- [ABOUT THIS EXERCISE]:
Copy each line of the entries below that contains the string "Home".

- [SUPPLIED RECORDS]:
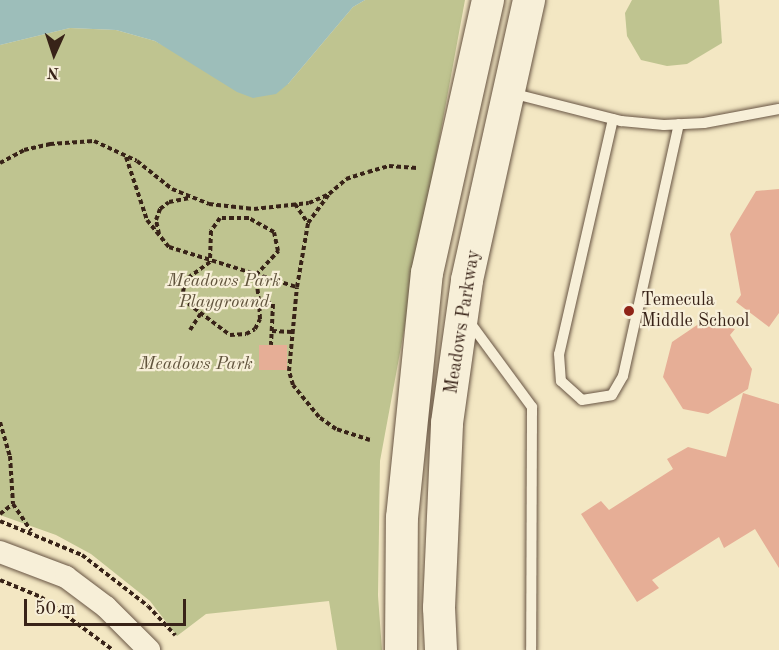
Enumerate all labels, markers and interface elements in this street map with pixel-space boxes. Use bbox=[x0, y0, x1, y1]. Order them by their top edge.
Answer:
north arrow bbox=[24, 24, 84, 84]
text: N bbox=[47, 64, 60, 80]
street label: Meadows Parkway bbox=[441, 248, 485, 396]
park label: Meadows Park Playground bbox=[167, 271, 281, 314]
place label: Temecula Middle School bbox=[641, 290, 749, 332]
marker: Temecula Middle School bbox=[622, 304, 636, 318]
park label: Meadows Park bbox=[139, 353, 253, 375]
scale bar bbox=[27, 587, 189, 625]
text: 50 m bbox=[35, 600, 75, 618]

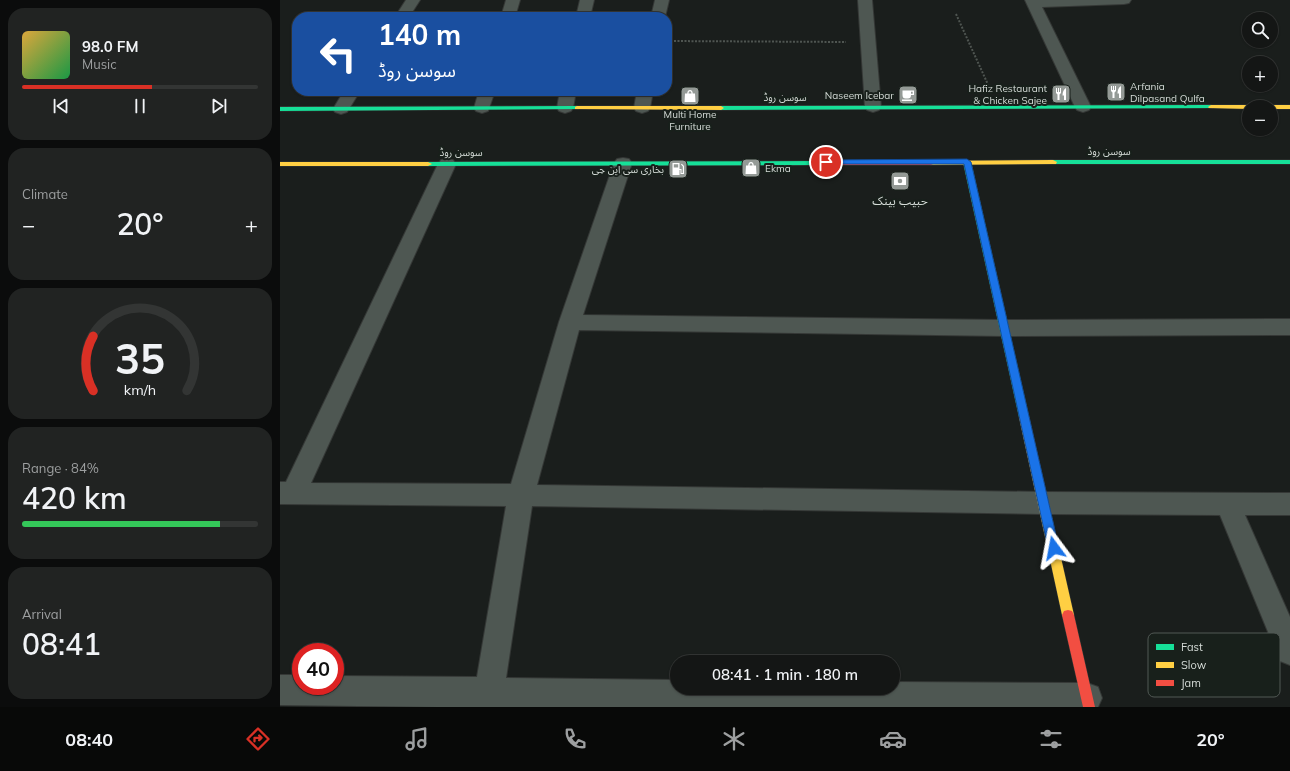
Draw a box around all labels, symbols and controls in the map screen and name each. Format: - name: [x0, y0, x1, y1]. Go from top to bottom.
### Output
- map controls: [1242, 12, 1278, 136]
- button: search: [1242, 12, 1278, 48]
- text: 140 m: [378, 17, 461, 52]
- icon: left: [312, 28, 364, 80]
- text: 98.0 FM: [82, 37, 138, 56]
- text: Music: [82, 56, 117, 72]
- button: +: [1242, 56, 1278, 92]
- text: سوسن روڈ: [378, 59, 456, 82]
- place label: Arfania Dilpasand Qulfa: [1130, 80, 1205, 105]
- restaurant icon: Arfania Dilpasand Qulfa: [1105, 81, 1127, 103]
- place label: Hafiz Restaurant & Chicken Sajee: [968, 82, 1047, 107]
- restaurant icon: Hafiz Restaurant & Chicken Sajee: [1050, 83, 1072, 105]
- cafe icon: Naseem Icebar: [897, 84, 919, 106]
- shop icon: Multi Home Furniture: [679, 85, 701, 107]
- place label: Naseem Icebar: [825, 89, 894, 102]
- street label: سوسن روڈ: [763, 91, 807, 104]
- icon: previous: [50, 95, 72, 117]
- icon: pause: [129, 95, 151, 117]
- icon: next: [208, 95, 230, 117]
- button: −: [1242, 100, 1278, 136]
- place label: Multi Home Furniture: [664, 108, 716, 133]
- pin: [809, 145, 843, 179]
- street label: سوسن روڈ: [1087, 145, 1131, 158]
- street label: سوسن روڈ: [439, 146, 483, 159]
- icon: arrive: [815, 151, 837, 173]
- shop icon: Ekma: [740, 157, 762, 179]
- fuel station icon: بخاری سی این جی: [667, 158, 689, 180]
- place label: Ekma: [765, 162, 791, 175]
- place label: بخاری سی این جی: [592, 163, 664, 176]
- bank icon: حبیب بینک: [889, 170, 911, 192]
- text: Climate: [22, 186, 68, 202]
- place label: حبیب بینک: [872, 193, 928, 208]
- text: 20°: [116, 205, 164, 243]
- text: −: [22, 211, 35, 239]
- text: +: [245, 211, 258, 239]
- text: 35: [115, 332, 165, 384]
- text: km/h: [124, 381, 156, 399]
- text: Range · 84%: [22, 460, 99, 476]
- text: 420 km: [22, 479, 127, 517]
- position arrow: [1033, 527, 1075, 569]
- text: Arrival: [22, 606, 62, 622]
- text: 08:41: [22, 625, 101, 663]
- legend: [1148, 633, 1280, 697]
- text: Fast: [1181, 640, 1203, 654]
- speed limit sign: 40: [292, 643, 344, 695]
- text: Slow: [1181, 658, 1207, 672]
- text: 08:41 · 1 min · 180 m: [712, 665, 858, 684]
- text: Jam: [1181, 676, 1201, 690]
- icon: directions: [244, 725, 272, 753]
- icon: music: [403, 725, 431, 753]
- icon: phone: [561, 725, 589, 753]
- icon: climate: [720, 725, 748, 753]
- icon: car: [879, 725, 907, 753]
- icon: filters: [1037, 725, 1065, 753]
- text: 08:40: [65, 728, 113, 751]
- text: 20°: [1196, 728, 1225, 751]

- [YOUR RESPONSE]:
- shop icon: Multi Home Furniture: [679, 85, 701, 107]
- place label: Multi Home Furniture: [664, 108, 716, 133]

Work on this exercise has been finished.